Timms reiterates the point he made previously about prioritising research for mesothelioma and the three per cent industry levy to ensure that there is a continuing stream of funding available. But he also adds that a future Labour government would follow closely the recommendations in Professor Ragnar Löfstedt report.
“He places a big emphasis on the importance of evidence as the basis for policy,” Timms explains.
“We would want to take forward a research programme looking at the evidence in order to formulate for us the priorities for action on the part of a new government.”
Over the past parliamentary term, HSE has seen its budget slashed. Timms is wary of being drawn on the specifics of any future funding for the regulator but insists that Labour values its work highly.
“We think its work supports good management practice and it is not a burden [on business], so decisions about its budget will be made in light of that view,” he says.
Timms points out that much of Labour’s thinking on HSE has been influenced by the Löfstedt report.
“The central conclusion of that was that there is no case for radically altering current health and safety legislation, that the balance is about right and I think that is a sound assessment,” he explains.
“The report was to the government. It was commissioned by this government, they said that they agreed with it and then they set about doing things differently, which are not consistent with what they said. [The Löfstedt report] is going to be an influential document in our thinking about how to move things forward.”
Since the Coalition took office, there has been a growing emphasis on HSE maximising its commercial opportunities. Does he think Labour will continue down this road or adopt an alternative approach?
Timms says that Labour wants HSE to develop a strong capability and would encourage the agency to earn significant additional revenue from commercial activities with one caveat: that it doesn’t conflict with its regulatory role.
This leads on to the thorny issue of fee for intervention and whether Labour would scrap it?
“We have noted Martin Temple’s review and I think the key issue here is – are we creating some conflict of interest by the way this has been set up? I have talked to people involved [in FFI] about this, and at the senior level at HSE [and] I have been assured that there won’t be a conflict of interest.
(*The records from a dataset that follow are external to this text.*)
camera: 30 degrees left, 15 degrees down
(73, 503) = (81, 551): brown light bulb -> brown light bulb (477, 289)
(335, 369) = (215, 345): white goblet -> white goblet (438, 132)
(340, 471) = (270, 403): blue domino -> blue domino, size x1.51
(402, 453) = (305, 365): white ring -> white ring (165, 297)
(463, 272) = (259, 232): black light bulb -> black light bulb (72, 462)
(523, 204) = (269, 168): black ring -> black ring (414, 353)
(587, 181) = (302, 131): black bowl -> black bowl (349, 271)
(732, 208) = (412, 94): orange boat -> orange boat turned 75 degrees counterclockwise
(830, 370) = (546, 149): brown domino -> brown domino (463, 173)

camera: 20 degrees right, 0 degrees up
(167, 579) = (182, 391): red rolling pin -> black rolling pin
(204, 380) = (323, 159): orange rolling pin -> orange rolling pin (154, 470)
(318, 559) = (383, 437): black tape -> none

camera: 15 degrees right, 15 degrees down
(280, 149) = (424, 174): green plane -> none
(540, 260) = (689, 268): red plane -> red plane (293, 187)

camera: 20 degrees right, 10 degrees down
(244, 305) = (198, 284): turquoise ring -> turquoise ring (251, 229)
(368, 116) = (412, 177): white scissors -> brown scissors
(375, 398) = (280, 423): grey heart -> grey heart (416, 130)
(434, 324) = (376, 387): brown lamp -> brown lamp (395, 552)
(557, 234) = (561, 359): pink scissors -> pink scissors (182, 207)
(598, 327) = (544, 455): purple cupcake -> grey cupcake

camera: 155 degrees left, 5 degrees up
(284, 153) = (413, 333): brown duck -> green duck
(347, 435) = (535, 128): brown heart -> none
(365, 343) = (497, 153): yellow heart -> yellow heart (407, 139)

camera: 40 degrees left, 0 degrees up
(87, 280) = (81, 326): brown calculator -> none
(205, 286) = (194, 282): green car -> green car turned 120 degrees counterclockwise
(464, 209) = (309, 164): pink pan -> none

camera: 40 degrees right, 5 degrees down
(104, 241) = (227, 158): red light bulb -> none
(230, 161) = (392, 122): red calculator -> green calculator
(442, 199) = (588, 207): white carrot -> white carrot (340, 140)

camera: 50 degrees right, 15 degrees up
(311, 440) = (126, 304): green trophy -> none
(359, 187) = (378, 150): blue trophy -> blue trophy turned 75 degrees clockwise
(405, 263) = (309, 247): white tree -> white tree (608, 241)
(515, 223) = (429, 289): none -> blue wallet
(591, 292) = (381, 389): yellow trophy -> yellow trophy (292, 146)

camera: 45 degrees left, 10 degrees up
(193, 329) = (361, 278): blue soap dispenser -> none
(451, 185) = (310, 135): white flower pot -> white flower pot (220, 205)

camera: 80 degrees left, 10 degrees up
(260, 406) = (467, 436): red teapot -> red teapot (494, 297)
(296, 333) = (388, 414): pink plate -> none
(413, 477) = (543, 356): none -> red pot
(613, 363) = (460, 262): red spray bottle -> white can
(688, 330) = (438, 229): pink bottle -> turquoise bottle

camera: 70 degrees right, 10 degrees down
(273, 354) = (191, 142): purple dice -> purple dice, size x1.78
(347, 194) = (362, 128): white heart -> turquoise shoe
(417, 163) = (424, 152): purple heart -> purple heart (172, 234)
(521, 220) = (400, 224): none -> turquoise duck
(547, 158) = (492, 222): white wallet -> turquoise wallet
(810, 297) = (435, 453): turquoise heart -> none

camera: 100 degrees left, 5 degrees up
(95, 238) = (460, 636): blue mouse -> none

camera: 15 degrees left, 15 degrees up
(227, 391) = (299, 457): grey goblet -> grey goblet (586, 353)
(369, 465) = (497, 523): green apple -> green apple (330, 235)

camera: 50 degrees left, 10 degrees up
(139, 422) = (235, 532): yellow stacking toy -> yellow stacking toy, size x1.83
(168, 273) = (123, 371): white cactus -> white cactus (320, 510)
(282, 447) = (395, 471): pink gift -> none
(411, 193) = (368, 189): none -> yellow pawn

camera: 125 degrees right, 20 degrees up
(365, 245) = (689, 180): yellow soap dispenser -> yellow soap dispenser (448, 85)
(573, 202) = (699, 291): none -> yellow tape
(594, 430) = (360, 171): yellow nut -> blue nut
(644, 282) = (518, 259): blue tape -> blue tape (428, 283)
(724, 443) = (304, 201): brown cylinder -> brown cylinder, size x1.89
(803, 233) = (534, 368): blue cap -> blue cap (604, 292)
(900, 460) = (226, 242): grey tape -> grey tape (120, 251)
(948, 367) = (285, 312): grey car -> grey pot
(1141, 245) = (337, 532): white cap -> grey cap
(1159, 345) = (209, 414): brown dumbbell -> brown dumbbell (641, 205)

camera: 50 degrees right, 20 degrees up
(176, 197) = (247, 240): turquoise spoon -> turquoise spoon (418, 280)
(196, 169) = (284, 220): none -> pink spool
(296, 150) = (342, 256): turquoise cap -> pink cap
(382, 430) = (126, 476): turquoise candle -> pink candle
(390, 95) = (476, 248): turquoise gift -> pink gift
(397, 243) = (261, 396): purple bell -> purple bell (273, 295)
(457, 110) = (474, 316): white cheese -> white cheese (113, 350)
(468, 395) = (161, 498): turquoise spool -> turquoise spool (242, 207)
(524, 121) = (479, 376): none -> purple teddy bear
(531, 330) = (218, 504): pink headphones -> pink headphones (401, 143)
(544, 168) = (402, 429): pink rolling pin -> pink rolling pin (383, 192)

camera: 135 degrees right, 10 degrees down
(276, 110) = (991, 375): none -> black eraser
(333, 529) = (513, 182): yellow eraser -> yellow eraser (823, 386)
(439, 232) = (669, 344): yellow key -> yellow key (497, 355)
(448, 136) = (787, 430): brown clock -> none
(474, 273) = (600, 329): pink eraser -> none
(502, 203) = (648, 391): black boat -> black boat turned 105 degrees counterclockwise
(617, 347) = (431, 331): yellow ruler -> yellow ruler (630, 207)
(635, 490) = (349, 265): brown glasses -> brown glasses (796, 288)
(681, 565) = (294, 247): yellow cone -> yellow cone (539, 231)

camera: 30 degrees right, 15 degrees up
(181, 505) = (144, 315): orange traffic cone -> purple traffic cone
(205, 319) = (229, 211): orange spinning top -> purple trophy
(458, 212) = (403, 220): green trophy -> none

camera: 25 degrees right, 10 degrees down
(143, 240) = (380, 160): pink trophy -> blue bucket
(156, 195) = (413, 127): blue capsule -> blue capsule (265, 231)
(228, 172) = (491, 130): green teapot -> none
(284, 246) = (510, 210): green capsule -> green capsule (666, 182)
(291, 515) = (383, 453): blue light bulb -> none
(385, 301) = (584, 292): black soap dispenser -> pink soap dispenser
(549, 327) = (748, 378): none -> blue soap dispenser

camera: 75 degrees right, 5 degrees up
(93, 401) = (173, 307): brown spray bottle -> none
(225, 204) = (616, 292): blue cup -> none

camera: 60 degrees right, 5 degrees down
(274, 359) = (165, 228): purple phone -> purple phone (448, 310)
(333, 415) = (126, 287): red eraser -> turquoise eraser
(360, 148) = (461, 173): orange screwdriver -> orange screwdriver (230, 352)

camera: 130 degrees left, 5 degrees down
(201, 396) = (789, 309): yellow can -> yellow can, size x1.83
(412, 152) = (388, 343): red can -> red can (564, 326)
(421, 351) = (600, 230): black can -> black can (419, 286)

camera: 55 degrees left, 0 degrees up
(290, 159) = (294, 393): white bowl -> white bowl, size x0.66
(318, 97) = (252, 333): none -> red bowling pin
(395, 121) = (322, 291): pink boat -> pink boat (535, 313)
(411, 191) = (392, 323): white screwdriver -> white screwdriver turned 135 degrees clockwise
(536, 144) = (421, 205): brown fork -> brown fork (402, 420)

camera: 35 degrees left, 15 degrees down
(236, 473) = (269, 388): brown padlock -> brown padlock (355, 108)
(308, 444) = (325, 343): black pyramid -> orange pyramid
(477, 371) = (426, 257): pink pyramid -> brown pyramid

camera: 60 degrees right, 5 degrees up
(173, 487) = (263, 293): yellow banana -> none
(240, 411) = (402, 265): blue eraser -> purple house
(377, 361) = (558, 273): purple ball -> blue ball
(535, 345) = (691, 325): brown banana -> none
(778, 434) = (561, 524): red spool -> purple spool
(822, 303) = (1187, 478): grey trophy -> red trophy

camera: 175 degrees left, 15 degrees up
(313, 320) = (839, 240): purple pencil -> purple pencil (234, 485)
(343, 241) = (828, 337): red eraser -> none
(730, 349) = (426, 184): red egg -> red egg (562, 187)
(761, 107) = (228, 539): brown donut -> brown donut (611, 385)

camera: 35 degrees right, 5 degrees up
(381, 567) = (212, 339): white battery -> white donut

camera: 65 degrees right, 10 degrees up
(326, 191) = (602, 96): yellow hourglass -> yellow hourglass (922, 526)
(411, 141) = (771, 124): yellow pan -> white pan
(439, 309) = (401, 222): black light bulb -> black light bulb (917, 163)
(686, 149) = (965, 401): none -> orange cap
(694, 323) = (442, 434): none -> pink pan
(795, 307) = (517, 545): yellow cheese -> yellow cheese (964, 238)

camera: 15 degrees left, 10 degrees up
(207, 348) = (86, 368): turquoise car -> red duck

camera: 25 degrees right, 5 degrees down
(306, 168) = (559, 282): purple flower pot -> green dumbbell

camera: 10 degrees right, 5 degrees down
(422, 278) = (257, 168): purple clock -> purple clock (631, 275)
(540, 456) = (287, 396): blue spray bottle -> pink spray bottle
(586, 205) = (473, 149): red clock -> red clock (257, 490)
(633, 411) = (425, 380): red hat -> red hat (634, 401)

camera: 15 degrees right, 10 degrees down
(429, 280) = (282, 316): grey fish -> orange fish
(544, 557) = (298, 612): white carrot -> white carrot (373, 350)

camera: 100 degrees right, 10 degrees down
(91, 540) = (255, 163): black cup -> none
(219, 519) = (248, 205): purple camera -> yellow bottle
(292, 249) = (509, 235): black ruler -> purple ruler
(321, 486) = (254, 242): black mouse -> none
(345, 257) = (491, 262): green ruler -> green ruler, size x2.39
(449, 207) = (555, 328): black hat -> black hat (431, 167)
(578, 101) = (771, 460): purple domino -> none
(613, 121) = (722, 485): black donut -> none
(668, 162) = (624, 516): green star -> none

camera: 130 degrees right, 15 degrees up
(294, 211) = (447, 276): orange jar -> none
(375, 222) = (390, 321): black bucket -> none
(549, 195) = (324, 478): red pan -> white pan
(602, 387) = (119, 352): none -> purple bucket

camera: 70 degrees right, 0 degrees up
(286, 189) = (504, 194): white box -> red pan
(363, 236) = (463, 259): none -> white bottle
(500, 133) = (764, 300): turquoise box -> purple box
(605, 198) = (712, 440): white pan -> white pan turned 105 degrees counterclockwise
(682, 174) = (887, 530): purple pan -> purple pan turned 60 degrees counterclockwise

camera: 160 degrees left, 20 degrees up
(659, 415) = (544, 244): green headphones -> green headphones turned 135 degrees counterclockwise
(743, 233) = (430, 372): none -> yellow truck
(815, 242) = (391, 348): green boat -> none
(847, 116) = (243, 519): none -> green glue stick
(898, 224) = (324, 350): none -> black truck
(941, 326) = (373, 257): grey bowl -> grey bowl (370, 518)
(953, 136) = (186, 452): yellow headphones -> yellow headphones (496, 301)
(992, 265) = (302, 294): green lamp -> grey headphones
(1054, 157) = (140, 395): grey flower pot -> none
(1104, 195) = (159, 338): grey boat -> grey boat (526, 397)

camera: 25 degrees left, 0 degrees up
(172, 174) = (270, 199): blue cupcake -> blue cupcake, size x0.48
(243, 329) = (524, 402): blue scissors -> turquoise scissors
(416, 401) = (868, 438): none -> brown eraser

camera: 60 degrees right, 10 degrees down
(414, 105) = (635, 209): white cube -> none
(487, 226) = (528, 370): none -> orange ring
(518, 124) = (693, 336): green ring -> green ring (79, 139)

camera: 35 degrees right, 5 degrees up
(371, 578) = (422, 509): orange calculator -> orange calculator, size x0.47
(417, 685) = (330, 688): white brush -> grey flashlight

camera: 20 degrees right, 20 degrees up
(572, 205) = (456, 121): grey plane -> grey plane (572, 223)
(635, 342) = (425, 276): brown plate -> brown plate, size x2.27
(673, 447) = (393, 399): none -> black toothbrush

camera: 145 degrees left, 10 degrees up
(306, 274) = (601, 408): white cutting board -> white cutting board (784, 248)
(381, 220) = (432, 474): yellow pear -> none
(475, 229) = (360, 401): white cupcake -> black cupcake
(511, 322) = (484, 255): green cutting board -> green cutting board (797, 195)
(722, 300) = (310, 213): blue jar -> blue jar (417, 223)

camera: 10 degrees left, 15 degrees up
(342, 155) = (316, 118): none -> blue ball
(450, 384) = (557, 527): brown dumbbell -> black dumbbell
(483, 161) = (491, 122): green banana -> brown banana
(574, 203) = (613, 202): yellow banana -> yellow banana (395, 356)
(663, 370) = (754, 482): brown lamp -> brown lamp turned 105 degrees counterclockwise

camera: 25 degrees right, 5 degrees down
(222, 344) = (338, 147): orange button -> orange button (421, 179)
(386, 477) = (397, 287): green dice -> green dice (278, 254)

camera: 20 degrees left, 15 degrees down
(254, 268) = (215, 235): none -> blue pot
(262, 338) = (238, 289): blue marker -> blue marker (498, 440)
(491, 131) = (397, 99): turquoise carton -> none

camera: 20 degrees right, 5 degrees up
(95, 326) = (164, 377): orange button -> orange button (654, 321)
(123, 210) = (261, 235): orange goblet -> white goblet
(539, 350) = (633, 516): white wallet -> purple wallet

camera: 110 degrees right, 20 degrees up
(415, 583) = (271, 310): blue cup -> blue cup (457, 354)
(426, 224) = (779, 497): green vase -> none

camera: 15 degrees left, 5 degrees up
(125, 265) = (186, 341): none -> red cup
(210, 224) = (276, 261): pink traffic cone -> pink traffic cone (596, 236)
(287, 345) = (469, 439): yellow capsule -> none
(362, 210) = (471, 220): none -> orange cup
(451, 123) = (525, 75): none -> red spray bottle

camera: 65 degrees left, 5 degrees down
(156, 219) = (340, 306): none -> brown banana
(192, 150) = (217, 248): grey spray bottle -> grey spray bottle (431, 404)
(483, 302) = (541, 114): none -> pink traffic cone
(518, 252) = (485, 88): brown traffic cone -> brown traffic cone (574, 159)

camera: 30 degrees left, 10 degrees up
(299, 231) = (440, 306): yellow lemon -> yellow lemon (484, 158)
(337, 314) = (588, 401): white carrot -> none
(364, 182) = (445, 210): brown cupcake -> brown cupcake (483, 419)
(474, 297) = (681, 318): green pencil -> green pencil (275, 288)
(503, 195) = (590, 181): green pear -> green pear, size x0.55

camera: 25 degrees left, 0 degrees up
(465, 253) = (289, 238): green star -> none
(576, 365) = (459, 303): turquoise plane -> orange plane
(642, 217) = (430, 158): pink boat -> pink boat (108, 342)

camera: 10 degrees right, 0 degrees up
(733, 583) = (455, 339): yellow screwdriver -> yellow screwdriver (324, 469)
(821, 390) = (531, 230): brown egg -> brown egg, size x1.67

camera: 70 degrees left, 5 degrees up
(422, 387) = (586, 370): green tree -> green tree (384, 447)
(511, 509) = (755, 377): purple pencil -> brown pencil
But that’s what we have to keep an eye on, either from FFI or from some other aspect of commercial activity that HSE undertakes.
When Timms spoke at the IOSH conference in 2013, his rhetoric was far removed from the then negative stereotyping of health and safety that pervaded much of the ministerial language. He emphasises Labour’s commitment to reinvigorate health and safety at work and the way it is viewed.
“The first thing we would do is change the rhetoric and emphasise that sensible, proportionate health and safety legislation is good; it promotes higher productivity, better management and better quality workplaces,” he insists.
“The number of deaths at work has gone down 75 per cent since 1974 when the legislation was enacted. It’s something that we should be proud of and build on for the future.
With the General Election set for 7 May, the coming months will see frenzied campaigning from all political parties. Should Labour win a majority, and that is no foregone conclusion judging by recent polls, what would Timms hope the party would achieve for health and safety by the end of the next parliamentary term?
“I hope that we will have changed the way that health and safety is perceived, that we will have made real progress through our research programme in identifying the highest priorities for government action and that we will have delivered on some of those,” he explains.
“Also, we’ve started to see in the data a reversal on progress on the number of accidents and fatalities.
“It would be very important from the point of view of a Labour government to get back on the track of improvement that we were on before.”